Jiddeh is a former member of a U.S.-designated terror group – the Popular Front for the Liberation of Palestine – and spent 17 years in prison for planting bombs in Israel that wounded nine civilians. He was released as part of a prisoner swap.
Bullard is now a chairperson of the pro-Gillum New Florida Vision PAC and has become one of the key cheerleaders of Gillum’s candidacy in the media.
“Black and Latino voters don’t want to miss the chance to be part of making history,” Bullard told Florida Politics. “We have the opportunity to not just elect Florida’s first Black governor, but a governor who is unapologetically progressive and who will put our communities first.”

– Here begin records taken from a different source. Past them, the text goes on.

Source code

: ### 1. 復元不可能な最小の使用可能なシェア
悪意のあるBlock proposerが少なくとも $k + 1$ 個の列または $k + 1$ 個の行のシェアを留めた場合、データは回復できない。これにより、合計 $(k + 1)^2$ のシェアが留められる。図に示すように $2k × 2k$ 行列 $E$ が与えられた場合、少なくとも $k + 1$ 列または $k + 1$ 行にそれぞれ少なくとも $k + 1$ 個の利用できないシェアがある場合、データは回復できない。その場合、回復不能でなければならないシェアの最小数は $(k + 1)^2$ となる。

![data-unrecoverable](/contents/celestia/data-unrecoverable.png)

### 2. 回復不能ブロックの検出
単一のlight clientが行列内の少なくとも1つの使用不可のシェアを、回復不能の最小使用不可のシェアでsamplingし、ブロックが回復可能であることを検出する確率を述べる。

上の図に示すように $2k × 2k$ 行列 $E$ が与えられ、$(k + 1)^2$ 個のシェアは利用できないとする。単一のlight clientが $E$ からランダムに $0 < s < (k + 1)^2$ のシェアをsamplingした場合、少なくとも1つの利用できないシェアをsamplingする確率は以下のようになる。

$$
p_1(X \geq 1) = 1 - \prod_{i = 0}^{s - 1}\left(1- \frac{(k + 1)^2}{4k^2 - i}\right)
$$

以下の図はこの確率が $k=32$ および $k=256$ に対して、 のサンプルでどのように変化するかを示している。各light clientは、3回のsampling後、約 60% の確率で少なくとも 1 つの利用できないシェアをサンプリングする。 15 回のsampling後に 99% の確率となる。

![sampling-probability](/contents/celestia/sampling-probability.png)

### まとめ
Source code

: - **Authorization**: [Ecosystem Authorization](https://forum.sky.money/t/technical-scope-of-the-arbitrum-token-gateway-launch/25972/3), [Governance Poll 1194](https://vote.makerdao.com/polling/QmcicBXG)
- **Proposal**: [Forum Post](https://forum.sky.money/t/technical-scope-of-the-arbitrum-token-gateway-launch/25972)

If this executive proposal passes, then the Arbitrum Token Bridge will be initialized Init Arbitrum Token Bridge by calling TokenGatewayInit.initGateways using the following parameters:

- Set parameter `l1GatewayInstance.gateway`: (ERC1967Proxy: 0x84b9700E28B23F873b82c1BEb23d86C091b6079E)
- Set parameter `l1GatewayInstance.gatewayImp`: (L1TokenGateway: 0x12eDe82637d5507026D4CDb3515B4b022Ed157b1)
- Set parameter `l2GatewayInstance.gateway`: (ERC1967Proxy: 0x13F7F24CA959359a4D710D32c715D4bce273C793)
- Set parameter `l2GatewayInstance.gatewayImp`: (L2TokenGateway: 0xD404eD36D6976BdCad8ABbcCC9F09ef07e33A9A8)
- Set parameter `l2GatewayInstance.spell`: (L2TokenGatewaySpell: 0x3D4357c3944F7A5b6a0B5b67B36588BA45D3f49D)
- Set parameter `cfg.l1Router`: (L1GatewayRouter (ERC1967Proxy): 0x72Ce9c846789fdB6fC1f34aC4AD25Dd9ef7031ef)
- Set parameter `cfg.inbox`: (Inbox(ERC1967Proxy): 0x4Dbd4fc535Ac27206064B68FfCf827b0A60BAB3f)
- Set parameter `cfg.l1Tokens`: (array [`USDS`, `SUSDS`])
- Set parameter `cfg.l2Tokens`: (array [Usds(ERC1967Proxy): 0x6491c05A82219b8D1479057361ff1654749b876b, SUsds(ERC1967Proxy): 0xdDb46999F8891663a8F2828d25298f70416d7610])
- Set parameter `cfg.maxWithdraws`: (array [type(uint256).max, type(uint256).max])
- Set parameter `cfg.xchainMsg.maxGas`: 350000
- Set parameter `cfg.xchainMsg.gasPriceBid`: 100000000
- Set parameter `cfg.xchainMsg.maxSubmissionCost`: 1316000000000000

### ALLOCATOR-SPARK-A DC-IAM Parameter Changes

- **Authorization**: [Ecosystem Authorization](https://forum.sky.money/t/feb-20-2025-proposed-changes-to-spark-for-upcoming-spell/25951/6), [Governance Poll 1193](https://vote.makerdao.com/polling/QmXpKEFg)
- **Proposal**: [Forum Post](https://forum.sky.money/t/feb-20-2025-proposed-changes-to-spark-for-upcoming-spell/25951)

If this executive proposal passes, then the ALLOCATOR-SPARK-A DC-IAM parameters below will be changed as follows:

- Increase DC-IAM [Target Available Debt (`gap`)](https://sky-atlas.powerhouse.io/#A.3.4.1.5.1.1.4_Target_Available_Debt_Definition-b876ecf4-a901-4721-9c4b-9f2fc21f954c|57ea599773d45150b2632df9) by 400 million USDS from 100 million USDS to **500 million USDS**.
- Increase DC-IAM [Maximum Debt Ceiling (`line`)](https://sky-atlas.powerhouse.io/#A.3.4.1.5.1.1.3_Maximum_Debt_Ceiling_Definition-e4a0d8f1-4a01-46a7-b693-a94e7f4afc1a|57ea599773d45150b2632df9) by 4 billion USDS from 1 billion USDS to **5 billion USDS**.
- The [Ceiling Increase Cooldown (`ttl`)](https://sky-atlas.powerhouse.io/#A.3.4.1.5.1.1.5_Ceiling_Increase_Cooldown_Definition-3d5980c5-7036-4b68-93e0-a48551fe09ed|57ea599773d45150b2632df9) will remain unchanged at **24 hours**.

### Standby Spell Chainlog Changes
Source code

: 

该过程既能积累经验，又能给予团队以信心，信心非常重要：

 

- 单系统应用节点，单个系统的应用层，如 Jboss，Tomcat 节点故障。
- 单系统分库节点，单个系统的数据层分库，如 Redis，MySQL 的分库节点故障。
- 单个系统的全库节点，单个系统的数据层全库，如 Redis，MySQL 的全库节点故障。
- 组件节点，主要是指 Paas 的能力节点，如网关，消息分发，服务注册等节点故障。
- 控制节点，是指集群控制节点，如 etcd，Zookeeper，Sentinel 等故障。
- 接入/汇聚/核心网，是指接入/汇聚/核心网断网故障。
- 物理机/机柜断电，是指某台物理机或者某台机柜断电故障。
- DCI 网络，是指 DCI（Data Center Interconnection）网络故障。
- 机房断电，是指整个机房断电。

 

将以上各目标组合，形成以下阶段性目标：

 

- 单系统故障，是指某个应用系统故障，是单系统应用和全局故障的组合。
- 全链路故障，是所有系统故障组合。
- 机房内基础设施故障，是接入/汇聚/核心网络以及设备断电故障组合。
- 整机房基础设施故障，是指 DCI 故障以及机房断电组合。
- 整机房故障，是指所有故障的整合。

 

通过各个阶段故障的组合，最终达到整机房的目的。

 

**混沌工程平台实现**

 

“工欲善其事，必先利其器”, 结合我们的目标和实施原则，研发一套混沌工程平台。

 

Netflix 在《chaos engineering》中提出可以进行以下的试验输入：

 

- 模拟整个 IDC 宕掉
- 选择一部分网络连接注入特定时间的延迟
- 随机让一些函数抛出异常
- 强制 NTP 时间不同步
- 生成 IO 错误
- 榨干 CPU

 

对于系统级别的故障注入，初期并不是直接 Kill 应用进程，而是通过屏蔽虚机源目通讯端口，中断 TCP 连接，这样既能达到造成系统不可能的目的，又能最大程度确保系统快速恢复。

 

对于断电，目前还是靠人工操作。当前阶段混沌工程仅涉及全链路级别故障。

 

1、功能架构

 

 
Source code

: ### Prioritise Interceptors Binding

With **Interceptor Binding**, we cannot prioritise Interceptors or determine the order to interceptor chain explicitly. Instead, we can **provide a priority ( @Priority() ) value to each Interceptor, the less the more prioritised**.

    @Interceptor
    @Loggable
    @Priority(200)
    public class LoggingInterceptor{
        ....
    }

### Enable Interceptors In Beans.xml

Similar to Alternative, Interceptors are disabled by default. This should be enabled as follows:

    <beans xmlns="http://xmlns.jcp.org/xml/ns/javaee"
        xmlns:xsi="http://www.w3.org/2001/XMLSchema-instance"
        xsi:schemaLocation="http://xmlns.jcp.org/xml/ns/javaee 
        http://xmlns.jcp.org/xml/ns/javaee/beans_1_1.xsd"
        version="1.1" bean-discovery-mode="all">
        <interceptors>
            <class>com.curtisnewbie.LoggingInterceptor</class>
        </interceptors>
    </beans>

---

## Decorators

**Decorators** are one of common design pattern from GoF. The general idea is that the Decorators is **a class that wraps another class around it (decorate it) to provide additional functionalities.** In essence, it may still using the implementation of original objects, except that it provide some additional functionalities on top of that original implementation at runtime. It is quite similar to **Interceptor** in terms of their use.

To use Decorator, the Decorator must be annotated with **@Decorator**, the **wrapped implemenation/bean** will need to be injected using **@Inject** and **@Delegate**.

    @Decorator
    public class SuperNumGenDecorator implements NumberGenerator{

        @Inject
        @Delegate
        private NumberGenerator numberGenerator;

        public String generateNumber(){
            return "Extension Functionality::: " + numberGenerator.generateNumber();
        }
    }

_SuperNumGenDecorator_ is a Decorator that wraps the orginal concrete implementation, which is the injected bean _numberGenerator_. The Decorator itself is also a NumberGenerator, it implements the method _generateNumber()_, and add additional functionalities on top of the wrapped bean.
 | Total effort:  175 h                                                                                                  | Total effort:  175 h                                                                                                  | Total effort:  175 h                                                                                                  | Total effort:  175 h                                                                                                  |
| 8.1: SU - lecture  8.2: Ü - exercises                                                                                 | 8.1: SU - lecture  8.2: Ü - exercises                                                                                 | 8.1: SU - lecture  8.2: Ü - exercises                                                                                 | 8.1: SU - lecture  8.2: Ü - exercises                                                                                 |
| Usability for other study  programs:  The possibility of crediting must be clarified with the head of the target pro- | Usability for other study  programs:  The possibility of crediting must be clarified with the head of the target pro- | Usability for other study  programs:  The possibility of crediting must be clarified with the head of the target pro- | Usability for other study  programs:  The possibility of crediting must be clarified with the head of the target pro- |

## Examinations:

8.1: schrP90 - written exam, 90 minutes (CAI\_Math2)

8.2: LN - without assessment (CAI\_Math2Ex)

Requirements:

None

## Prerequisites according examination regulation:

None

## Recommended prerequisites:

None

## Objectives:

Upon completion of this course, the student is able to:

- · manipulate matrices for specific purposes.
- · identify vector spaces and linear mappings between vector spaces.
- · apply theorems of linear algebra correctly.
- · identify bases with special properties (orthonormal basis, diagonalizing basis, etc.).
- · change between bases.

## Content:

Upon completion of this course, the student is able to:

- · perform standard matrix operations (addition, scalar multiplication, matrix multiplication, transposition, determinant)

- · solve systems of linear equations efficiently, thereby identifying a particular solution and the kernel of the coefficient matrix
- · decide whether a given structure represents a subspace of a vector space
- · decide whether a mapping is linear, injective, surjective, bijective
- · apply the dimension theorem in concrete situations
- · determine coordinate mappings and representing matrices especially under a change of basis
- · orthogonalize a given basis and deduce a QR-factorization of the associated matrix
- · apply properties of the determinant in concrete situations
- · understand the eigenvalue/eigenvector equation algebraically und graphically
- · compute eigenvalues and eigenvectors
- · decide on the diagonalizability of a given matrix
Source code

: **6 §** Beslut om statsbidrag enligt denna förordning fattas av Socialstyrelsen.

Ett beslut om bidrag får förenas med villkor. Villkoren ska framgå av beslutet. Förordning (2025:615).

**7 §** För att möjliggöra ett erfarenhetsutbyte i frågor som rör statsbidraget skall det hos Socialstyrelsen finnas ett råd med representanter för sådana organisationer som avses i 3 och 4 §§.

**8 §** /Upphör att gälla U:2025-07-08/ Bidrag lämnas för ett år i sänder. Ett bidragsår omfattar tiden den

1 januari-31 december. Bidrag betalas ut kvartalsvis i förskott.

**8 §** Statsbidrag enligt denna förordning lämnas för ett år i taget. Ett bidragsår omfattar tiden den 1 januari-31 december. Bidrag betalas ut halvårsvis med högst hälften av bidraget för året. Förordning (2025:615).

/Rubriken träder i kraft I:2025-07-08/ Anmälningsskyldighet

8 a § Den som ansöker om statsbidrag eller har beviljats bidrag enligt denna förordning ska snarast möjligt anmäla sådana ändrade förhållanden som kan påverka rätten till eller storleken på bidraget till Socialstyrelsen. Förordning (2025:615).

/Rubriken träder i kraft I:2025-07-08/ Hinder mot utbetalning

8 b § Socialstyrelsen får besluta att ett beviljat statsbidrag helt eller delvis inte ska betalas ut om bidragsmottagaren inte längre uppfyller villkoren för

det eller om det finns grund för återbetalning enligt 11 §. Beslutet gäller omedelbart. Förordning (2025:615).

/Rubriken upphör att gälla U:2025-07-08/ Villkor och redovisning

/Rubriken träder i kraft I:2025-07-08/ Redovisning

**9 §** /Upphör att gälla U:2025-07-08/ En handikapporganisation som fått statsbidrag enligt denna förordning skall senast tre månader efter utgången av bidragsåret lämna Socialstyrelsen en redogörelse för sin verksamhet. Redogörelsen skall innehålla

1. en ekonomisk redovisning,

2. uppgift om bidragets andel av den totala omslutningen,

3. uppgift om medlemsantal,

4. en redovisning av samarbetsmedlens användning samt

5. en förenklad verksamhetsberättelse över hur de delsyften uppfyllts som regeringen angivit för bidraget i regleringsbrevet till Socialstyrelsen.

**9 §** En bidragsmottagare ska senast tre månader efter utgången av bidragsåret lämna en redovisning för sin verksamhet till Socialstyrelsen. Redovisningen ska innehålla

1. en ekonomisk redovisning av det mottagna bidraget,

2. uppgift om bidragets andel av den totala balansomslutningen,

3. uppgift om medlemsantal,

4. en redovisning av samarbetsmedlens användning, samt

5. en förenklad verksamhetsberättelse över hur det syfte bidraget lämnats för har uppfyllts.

The association with Bullard is particularly awkward for the Gillum campaign as its statewide Jewish outreach consultant, Hava Holzhauer, once wrote a scathing condemnation during her time as the Anti-Defamation League’s (ADL) Florida Regional Director.
"[Bullard's] decision to take part in this tour led by a person apparently affiliated with a U.S.-designated terrorist organization that advocates for the violent destruction of Israel is deeply troubling and offensive."
“The Senator’s decision to take part in this tour led by a person apparently affiliated with a U.S.-designated terrorist organization that advocates for the violent destruction of Israel is deeply troubling and offensive,” she wrote at the time.
Gillum’s running mate Chris King has also come under fire after remarks resurfaced where he blamed Jews for losing the race for president of Harvard’s undergraduate council.
“I was nailed to the cross,” he told a local publication after the defeat in 1999, blaming the refusal of a student-run publication to endorse him. “And most of the editorial staff that was so hard on me, the vast majority were Jewish.”
The Gillum campaign did not respond to Fox News’ request for a comment for this article.
According to polls, Gillum has consistently held a slight lead against DeSantis, though always within the margins of error.